Stratagem cards allow the use of some sneaky tactic or other – an ambush, scouts, hidden paths through terrain, and similar. We only used one between us (Hidden Obstacles), which allowed my opponent to place a number of pits, stakes, and the like on the table during his turn. These can be used to slow an enemy down and used as defensive works (as in our case), giving his units sheltering behind them an additional +1 in combat, which resulted in 2 of my 3 attacking units either falling short of overwhelming victory or of any victory at all. The stratagems are a mixed bag in terms of usefulness, but added an element of surprise that added to the game (and yes Markus, I did think of you as that card was played).

 

The terrain cards added a fun start to the game, and we both liked this part quite a lot – trying to guess whether your opponent was putting woods to guard his flanks and a nice clear stretch to his right or vice versa can lead to some tricky situations where at least one of you is going to have to go through terrain to reach the other, and there’s nothing quite like messing up their plans by adding a marsh right in the middle of their nice flat grasslands in their deployment area if they neglect to put anything there. Heh.

 

Finally, the rules also contain a section of siege warfare that (at least on a read through) seems to work well. We didn’t try these rules (wanting to just use the basic rules to start with), but within about 3 pages, Greg has come up with some pretty good rules for dealing with sieges. There’s also a video tutorial on how they work which explains them pretty thoroughly in just a few minutes. This section even includes rules for amphibious landings!

 

I went into these rules already expecting to like them having watched the videos that littlewarstv had made, since they tick my favourite boxes – quick, simple mechanics, focused on a particular period that I enjoy, and for large scale battles using small scale figures. After I’d read through them, I was enthusiastic to play to see if the actuality matched the theoretical, and I’m glad to say that it did. I’m looking forward to using these rules in the future, will cast a desirous eye on the accompanying Punic Wars scenario book until I  scavenge enough money to get it, and already considering a campaign of Punic War battles based around the second Punic War (there’s a Sicily campaign in the scenario book for the first PW). I still love Sword and Spear when it comes to ancients rules, and will continue to use those too, but Age of Hannibal will see a lot of action too in the coming years. It’s a shame my current 15mm Punic and Successors armies are all based on S&S 80mm bases, looks like I’ll have to get more of the same in 6mm or 10mm to use on 40mm bases. Sigh. My thanks to Greg (and the other littlewarstvers) for these rules.

 

In honour of the littlewarstvers, I’ve decided to end this review by using their own scoring scheme (as they say, it’s a little cheesy of them to review their own rules, so they didn’t). They tend to use 5 weighted categories, so I’ll use them too:

 

Presentation (10%)

I have the pdf rather than the hard copy (which is spiral bound so it can lie flat on the table).
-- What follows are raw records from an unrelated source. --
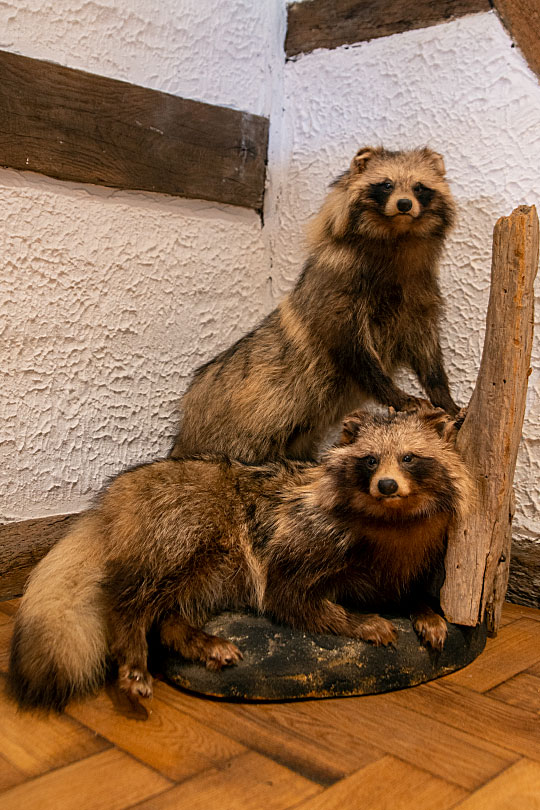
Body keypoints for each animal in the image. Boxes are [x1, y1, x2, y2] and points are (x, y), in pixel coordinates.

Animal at [10, 404, 470, 708]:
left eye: (409, 457)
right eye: (370, 460)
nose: (387, 485)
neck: (391, 523)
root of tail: (116, 496)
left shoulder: (409, 559)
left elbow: (405, 590)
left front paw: (424, 609)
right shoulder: (299, 544)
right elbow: (291, 599)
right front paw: (359, 621)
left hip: (213, 570)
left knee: (171, 612)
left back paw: (191, 636)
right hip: (183, 527)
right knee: (133, 599)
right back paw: (134, 646)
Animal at [171, 145, 458, 460]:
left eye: (419, 187)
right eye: (386, 184)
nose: (405, 204)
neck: (397, 238)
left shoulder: (417, 296)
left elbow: (426, 352)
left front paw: (444, 396)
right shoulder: (336, 293)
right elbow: (357, 355)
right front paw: (396, 394)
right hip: (241, 420)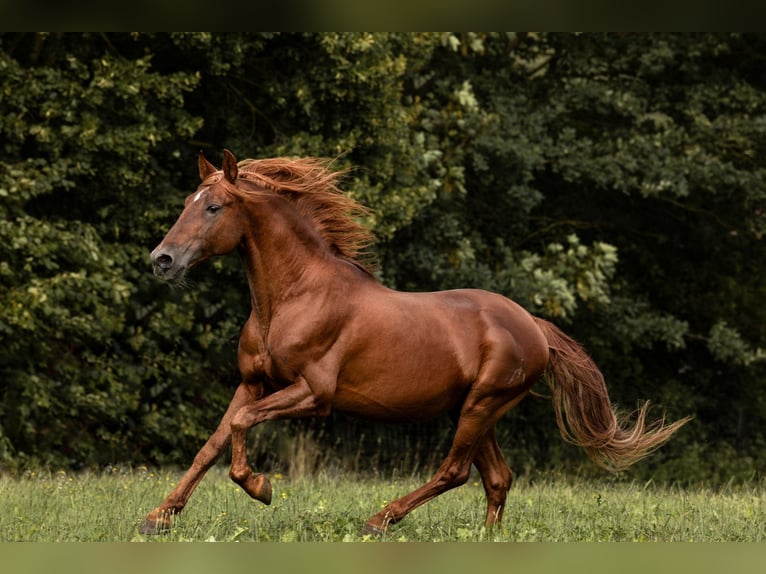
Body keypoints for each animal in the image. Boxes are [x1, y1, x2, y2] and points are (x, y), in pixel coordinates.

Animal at [141, 151, 692, 536]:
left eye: (214, 207)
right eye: (187, 204)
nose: (162, 260)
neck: (294, 296)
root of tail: (534, 325)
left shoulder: (314, 394)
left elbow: (239, 427)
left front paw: (261, 488)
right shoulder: (253, 383)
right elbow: (212, 444)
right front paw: (158, 517)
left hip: (481, 405)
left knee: (456, 471)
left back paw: (379, 520)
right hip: (474, 410)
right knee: (498, 477)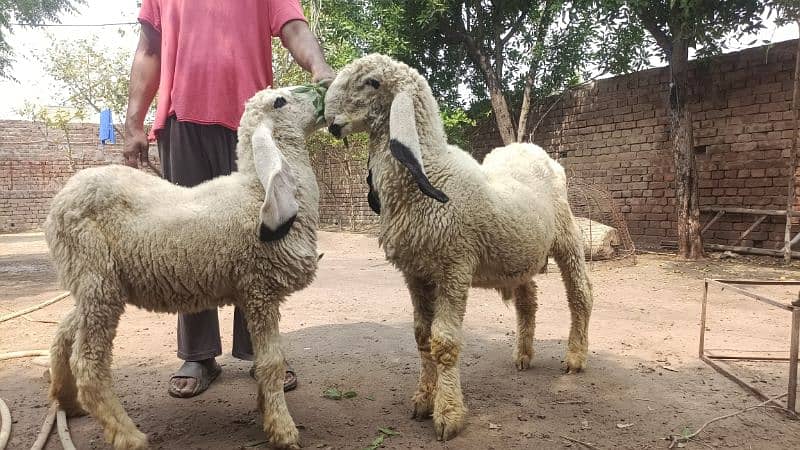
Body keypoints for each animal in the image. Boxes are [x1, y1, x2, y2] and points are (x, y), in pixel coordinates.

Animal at [324, 54, 592, 442]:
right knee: (528, 299)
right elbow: (422, 337)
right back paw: (523, 354)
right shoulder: (415, 273)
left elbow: (444, 343)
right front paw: (423, 399)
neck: (432, 174)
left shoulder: (454, 266)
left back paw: (575, 357)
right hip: (517, 253)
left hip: (567, 234)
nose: (331, 123)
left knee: (580, 294)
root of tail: (528, 147)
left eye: (372, 82)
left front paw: (448, 413)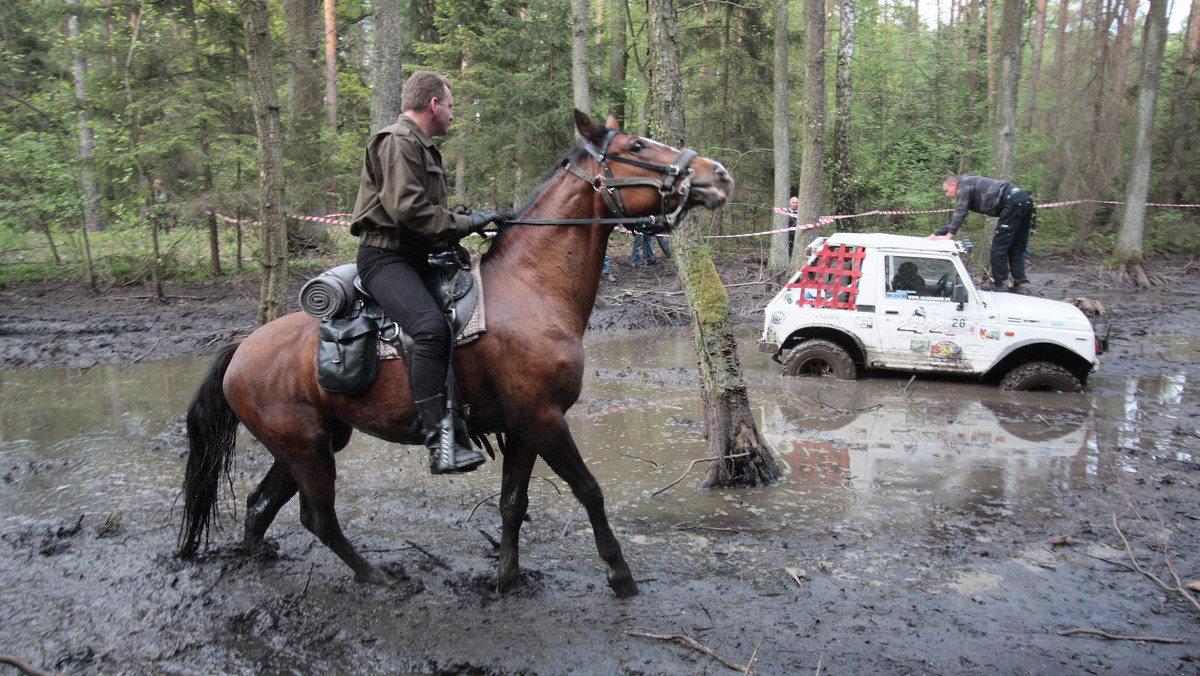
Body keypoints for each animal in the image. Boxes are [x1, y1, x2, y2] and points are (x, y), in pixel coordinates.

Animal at [180, 109, 729, 597]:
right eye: (636, 146)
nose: (718, 174)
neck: (532, 288)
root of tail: (243, 348)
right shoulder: (544, 419)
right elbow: (589, 491)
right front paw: (619, 574)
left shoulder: (522, 426)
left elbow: (513, 504)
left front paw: (507, 580)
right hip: (305, 448)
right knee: (318, 517)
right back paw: (375, 575)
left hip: (309, 443)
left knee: (261, 503)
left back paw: (257, 554)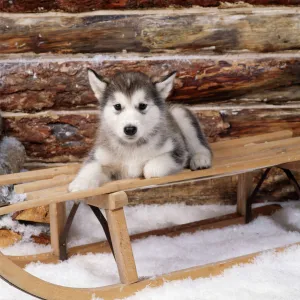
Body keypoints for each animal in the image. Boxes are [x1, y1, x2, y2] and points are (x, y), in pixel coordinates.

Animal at [69, 70, 212, 192]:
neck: (132, 147)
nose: (130, 129)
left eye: (142, 105)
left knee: (200, 145)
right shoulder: (100, 155)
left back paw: (200, 158)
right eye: (117, 106)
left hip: (180, 114)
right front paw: (81, 182)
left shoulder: (177, 149)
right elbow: (92, 165)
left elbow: (151, 168)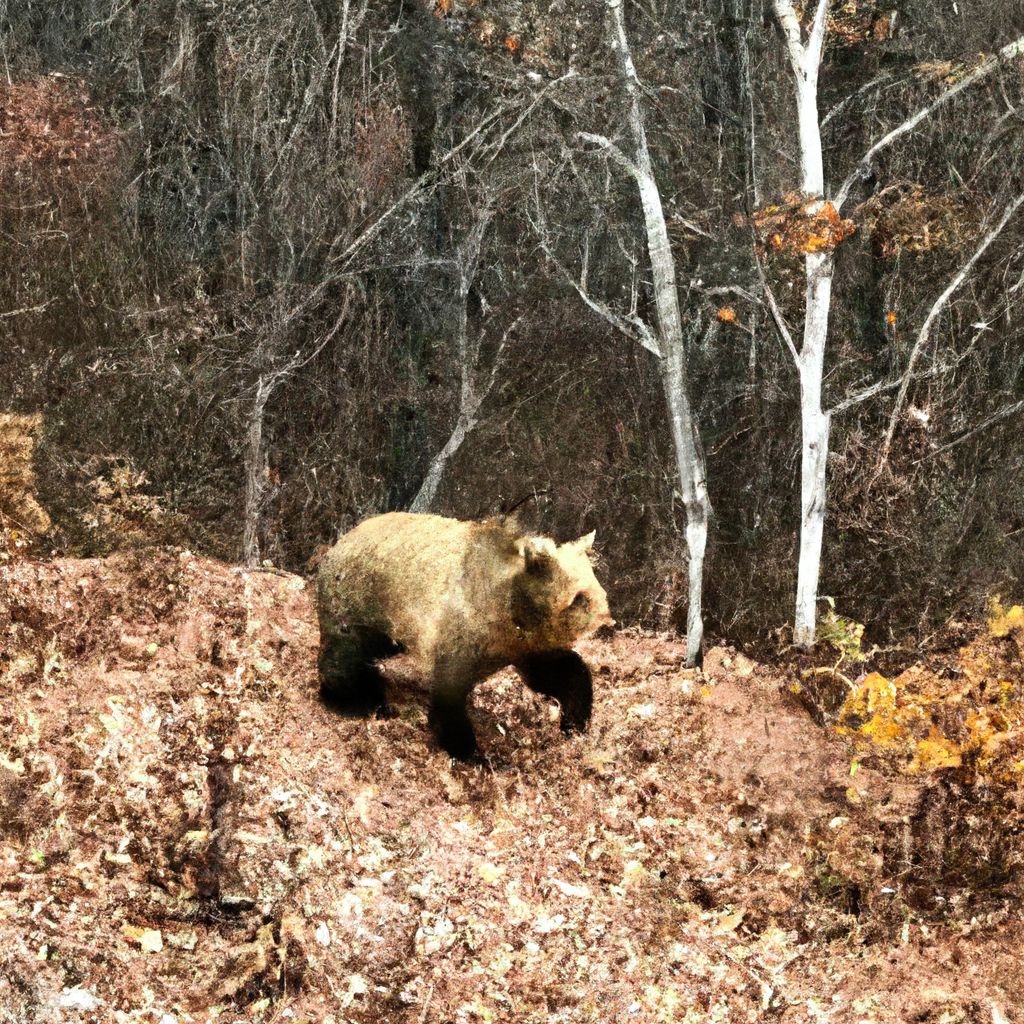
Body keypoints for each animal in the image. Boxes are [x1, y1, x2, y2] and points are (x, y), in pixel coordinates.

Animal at [315, 512, 610, 761]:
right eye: (579, 598)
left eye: (597, 587)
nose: (607, 617)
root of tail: (335, 546)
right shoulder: (464, 628)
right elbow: (450, 689)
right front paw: (472, 751)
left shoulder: (523, 645)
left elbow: (560, 673)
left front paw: (575, 723)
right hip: (362, 602)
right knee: (346, 656)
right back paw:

The cover is eye-catching, there are several period-specific pictures (mostly busts of various personages), and quite a few example diagrams, but you won’t find pictures of miniatures anywhere in these rules. They’re compact rather than verbose, well-laid out, well-written with ease of use in mind, and with explanations for decisions made or examples of play throughout. I think this deserves a solid 7.

Playability (30%)

Age of Hannibal scores highly here, with the rules being easy to grasp, quick to learn, without too much looking up (we hardly checked the QRS after the first few turns, and seldom had to look stuff up in the book after the first time something new happened). It gave a satisfying game within our time frame too. A hefty 9.

Mechanics (30%)

Very simple mechanics, while still highly customisable, and which give a result that doesn’t seem either too unexpected or overly pre-ordained. Javelin-armed skirmishers still seem a little underpowered (they’re almost certainly going to lose hand to hand combat, and since they only use their javelins then and not at range, they don’t tend to inflict any demoralisation), and that may be because of over-simplification in their case, but that shouldn’t detract from a nice system, and the morale clock is a nice facet of these rules. A worthy 8.

Historical Flavour (20%)

While there’s nothing stopping these rules being used for other periods (the backbone is based on fantasy rules after all!), and some will balk at the army lists (or rather, lack of them), these rules have been created for use in historical scenarios to a large extent, and it shows. Despite my gripes about javelin-armed skirmishers above, the use of skirmishers in this game does match nicely with their historical use, and there are several occasions in the rules where Greg comments on why the rules cover a situation in a particular way (such as the lack of standard command structures in other-than-Roman armies). Unlike with Sword and Spear, which made me want to start a dozen different armies immediately for all sorts of different periods and theatres, Age of Hannibal made me want to get working on a Punic Wars campaign in particular and to re-read up on the early 3rd C BCE. A well-earned 9.

Support (10%)

This is probably the hardest to factor in. While there’s a supplement already out covering scenarios for the Punic wars, and I would expect further similar offerings to come, there’s no forum or group dedicated to the rules (yet) – no yahoo group or google+ group, no mailing list, and you will have to work out army lists yourself (though you can use the example OOBs to do so quite easily). There is a facebook group, but that’s devoted to littlewarstv as a whole rather than AoH in particular, and likewise you can always comment on the youtube videos. I’m hoping that Greg will do something similar to his Altar of Freedom ACW rules, and offer free campaign sets as well as future larger scenario supplements, but that remains to be seen. On the other hand, there aren’t as many historical games companies out there that produce videos explaining how the games work, offering examples of play and with battle reports as littlewarstv does. I’m hesitant to say that Greg welcomes questions and comments by email (I don’t want him to get inundated with unwanted emails after saying that), but he was very helpful and pleasant to deal with when I’ve emailed him. That could, of course, just be because I’m wonderfully pleasant myself. Probably that, in fact. You probably shouldn’t bother him.  It’s difficult to quantify this score – in traditional support, there’s a supplement and maybe more coming, but no forum for questions etc, and in untraditional support, the littlewarstv channel adds a great deal. I think I’ll give it a safe 7, though I do wonder if I’m undervaluing the youtube channel there.

 

Final score

I reckon that out to be a total of 83, which if I were grading one of my students, would be an A-, on the cusp of an A. There’s not that much Greg could have done to improve on this score. Very highly recommended indeed.